How about another solution: what if buttons were shifted to margins on the sides? Existing games could be framed by side bars, and extra controls pushed away from the center of the screen. iOS 6 reportedly supports up to five rows of standard iPhone App icons, as opposed to four on every other iPhone. That added space means extra added virtual buttons...not just for games, but for all sorts of apps.

App icons measure 114 pixels wide on the Retina Display, but many virtual buttons in games are smaller than that. With a seemingly insignificant 176 pixels of extra width -- 88 pixels to a side -- you could fit a virtual button or two, especially oriented vertically, with ease.

The more those virtual buttons get shifted away, the more space gets cleared up for maps, browser windows, or unobstructed graphics.

In vertical portrait mode, it could mean more than just another row of apps; it could lead to an added row of controls on the bottom, possibly adding a whole new dimension to operational ease on the next iPhone (hot buttons for settings, shortcuts, and even dashboard information).
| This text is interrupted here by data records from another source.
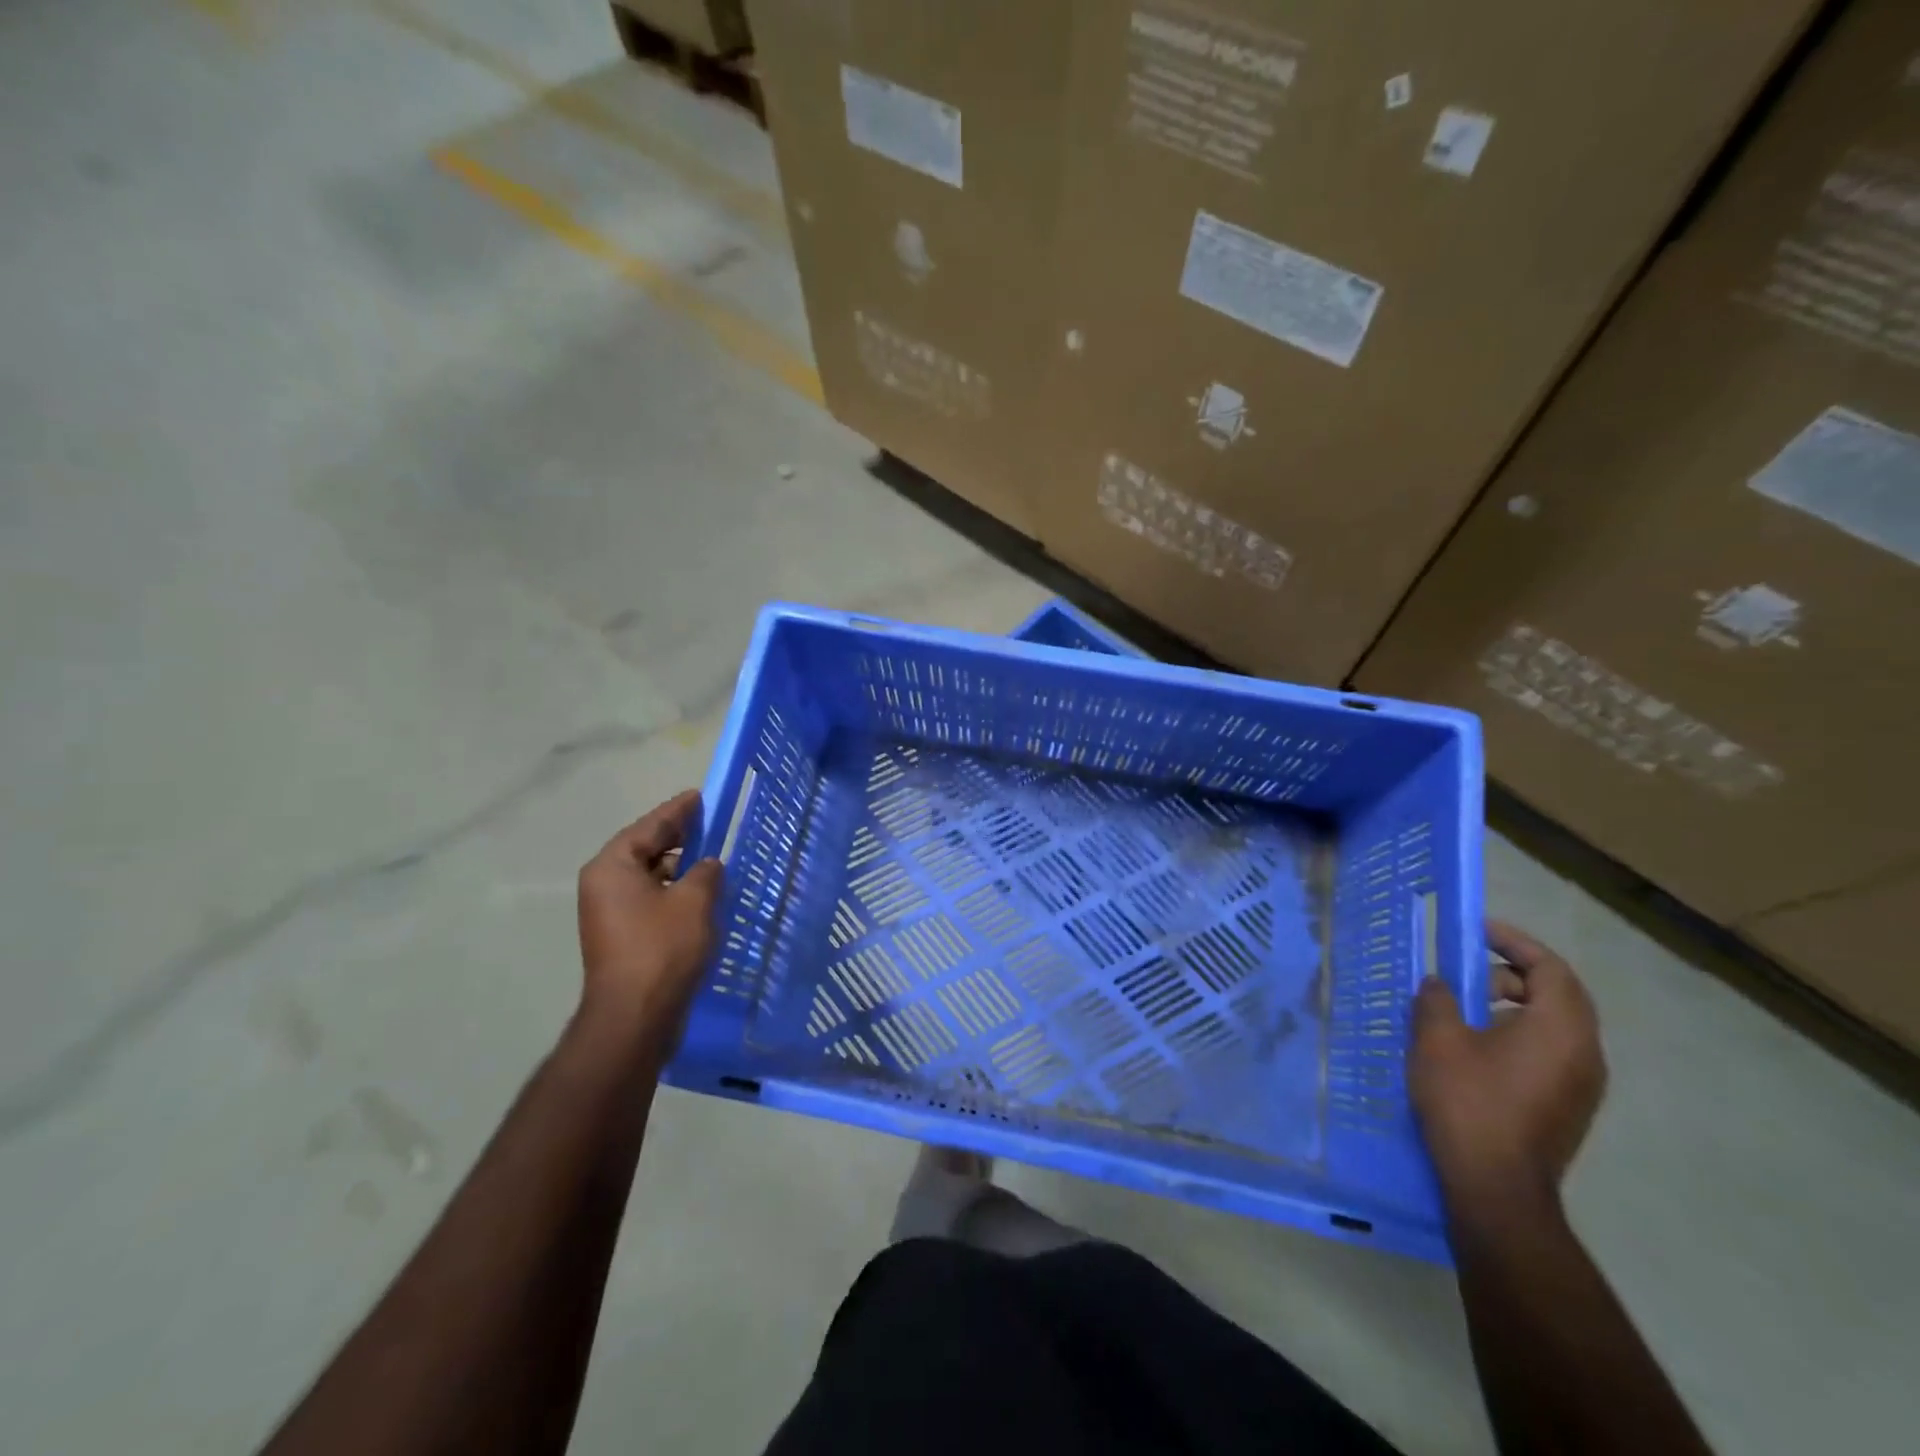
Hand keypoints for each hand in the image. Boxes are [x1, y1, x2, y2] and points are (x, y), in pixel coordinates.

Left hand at [575, 789, 723, 1056]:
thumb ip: (706, 872)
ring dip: (679, 870)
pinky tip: (701, 898)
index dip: (678, 811)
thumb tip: (708, 865)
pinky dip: (674, 894)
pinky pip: (651, 901)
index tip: (699, 796)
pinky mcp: (621, 937)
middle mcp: (604, 885)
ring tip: (712, 863)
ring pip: (649, 878)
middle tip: (709, 825)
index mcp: (613, 867)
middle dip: (678, 839)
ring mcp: (610, 914)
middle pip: (645, 850)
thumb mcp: (694, 900)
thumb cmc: (662, 948)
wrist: (635, 1017)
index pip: (649, 826)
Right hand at [1410, 921, 1606, 1213]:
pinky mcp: (1568, 1108)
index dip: (1515, 942)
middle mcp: (1585, 1053)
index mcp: (1561, 1029)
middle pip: (1558, 995)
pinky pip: (1549, 1052)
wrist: (1496, 1188)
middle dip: (1510, 974)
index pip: (1551, 968)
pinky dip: (1516, 1034)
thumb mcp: (1437, 1039)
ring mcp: (1582, 1085)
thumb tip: (1439, 984)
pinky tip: (1475, 1050)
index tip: (1477, 931)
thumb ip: (1437, 999)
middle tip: (1464, 975)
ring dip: (1511, 1006)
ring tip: (1463, 1012)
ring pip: (1553, 1026)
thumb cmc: (1469, 1101)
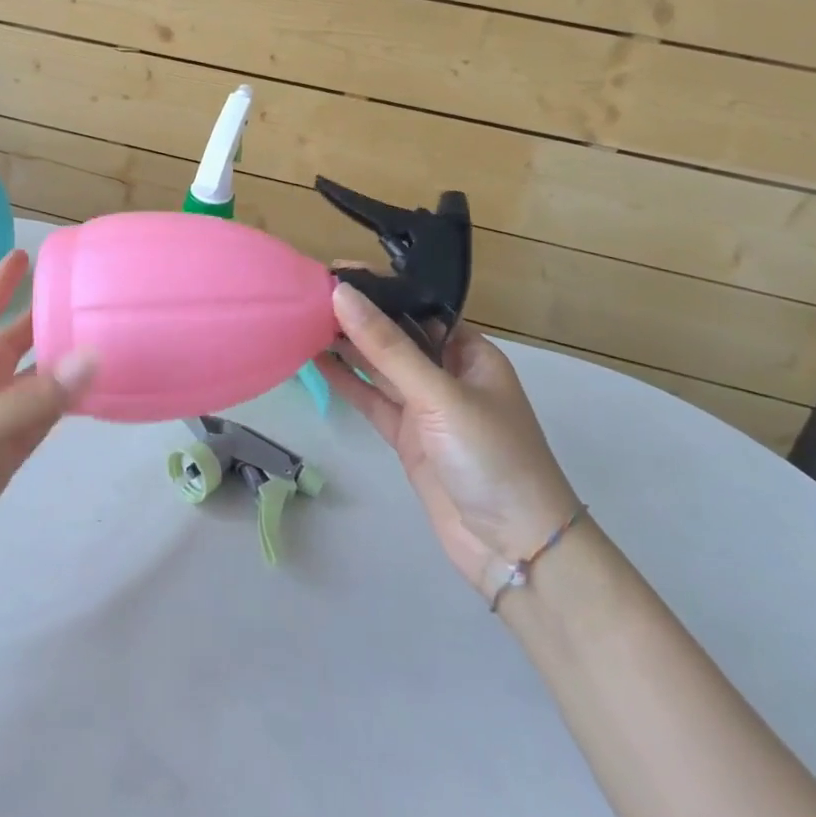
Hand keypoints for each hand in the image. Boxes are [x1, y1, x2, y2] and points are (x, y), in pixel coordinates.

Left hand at [0, 250, 95, 612]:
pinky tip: (92, 400)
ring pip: (34, 386)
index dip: (0, 283)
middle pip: (16, 346)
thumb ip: (28, 402)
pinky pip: (40, 426)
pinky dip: (65, 410)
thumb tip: (93, 356)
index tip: (25, 253)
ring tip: (107, 342)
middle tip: (88, 297)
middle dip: (44, 320)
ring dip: (63, 366)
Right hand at [316, 284, 578, 595]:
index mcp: (469, 352)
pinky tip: (315, 360)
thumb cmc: (491, 456)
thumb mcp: (439, 394)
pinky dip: (346, 381)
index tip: (334, 269)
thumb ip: (387, 346)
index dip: (379, 287)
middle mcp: (446, 373)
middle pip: (395, 334)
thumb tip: (341, 293)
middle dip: (357, 314)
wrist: (514, 548)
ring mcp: (425, 407)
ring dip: (346, 345)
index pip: (418, 306)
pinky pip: (371, 399)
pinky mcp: (407, 437)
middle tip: (307, 292)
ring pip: (379, 366)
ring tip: (301, 319)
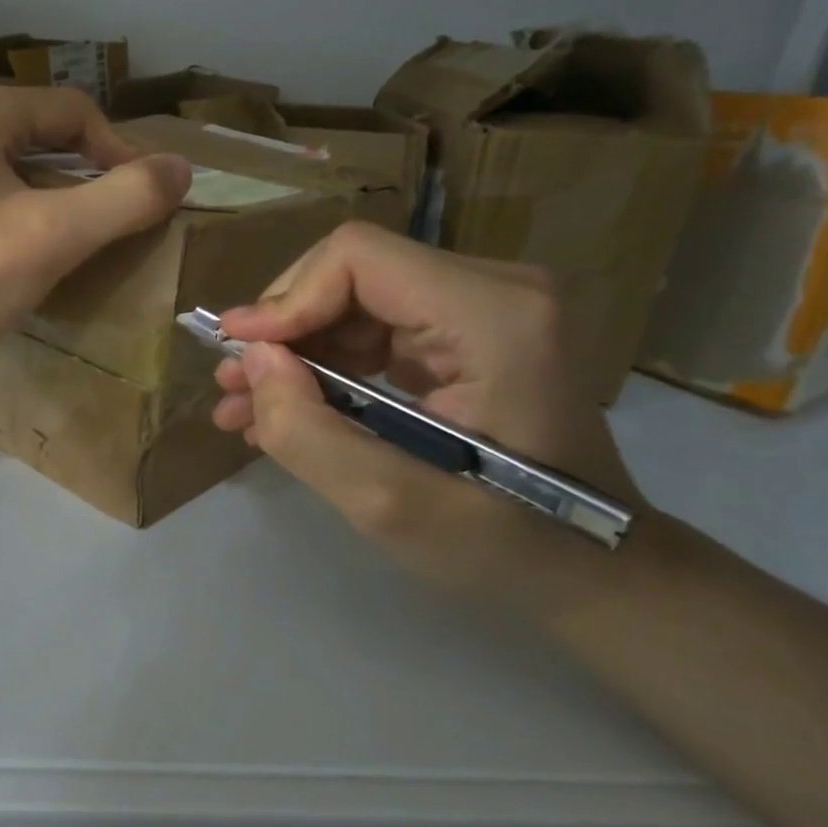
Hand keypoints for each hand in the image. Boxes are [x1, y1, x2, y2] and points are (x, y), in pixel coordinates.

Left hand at [0, 83, 191, 376]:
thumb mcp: (52, 238)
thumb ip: (124, 199)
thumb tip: (180, 168)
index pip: (74, 112)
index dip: (120, 152)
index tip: (144, 199)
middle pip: (33, 135)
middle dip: (78, 174)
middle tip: (102, 223)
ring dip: (37, 194)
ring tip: (56, 241)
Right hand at [211, 222, 643, 585]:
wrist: (592, 568)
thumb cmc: (504, 543)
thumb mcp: (388, 503)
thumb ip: (306, 430)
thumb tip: (252, 361)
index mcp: (491, 316)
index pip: (358, 257)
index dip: (286, 298)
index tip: (240, 354)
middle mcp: (495, 290)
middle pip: (353, 273)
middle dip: (285, 329)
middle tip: (234, 385)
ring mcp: (486, 307)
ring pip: (357, 299)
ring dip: (298, 350)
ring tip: (245, 405)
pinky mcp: (471, 332)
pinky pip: (378, 326)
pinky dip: (329, 364)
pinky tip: (290, 407)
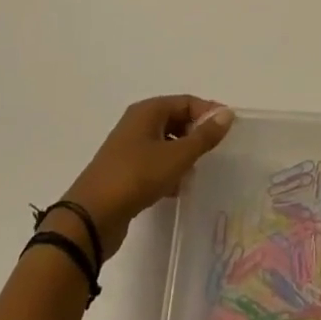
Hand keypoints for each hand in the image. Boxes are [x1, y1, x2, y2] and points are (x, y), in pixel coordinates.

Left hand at [63, 96, 234, 258]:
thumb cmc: (137, 176)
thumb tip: (227, 114)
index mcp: (147, 111)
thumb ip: (204, 135)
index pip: (186, 102)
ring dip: (183, 154)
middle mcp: (137, 124)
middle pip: (175, 120)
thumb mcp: (177, 156)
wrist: (92, 217)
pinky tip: (178, 188)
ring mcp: (128, 148)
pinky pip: (154, 163)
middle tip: (215, 151)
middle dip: (196, 134)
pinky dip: (169, 171)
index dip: (209, 112)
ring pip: (165, 143)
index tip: (228, 130)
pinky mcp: (125, 172)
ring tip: (199, 171)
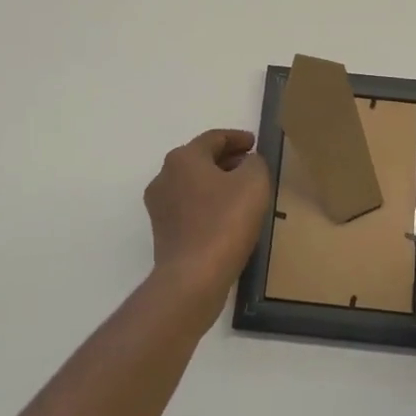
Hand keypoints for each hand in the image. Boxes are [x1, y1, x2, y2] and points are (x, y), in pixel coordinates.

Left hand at [144, 129, 271, 311]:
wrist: (192, 278)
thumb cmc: (225, 221)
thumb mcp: (254, 182)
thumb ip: (254, 163)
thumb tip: (247, 163)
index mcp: (184, 158)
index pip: (214, 138)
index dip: (238, 138)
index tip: (255, 144)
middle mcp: (165, 176)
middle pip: (200, 159)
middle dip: (227, 160)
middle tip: (251, 166)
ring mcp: (159, 206)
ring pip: (193, 184)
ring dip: (217, 183)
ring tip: (242, 192)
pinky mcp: (162, 232)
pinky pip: (189, 207)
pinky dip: (208, 204)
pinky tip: (227, 217)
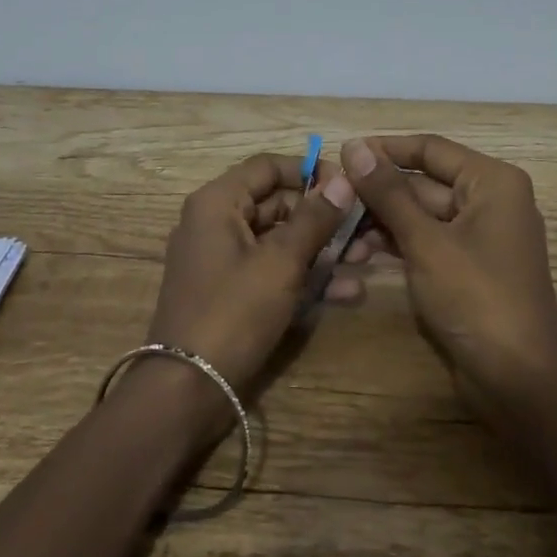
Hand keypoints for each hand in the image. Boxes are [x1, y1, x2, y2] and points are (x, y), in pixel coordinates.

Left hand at [135, 153, 357, 435]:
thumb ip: (314, 218)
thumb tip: (343, 179)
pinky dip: (305, 277)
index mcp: (218, 203)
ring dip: (323, 249)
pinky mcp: (233, 293)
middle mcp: (217, 223)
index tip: (349, 186)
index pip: (268, 167)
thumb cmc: (234, 312)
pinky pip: (273, 271)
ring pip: (280, 241)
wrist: (188, 389)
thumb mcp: (281, 262)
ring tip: (367, 259)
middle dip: (324, 216)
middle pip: (277, 203)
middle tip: (367, 229)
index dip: (309, 171)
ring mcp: (224, 260)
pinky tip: (347, 291)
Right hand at [338, 135, 556, 418]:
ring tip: (336, 233)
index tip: (339, 155)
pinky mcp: (465, 266)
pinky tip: (357, 253)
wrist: (517, 378)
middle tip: (329, 200)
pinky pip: (425, 241)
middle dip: (377, 193)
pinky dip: (395, 244)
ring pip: (419, 214)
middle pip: (423, 182)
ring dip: (380, 221)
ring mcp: (477, 236)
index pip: (429, 149)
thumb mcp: (426, 241)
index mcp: (491, 181)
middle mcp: (488, 200)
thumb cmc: (476, 297)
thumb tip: (354, 146)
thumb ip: (388, 192)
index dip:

I've envied Android phones for the type of added home-screen controls that an elongated iPhone screen could offer. That's not in the cards for iOS 6 (unless Apple's keeping a big surprise in store), but it could be worked into future versions of iOS more easily with the added vertical real estate.

Extra room for virtual controls, plus added room for letterbox-reduced video: would these be enough to help make the next iPhone a home run?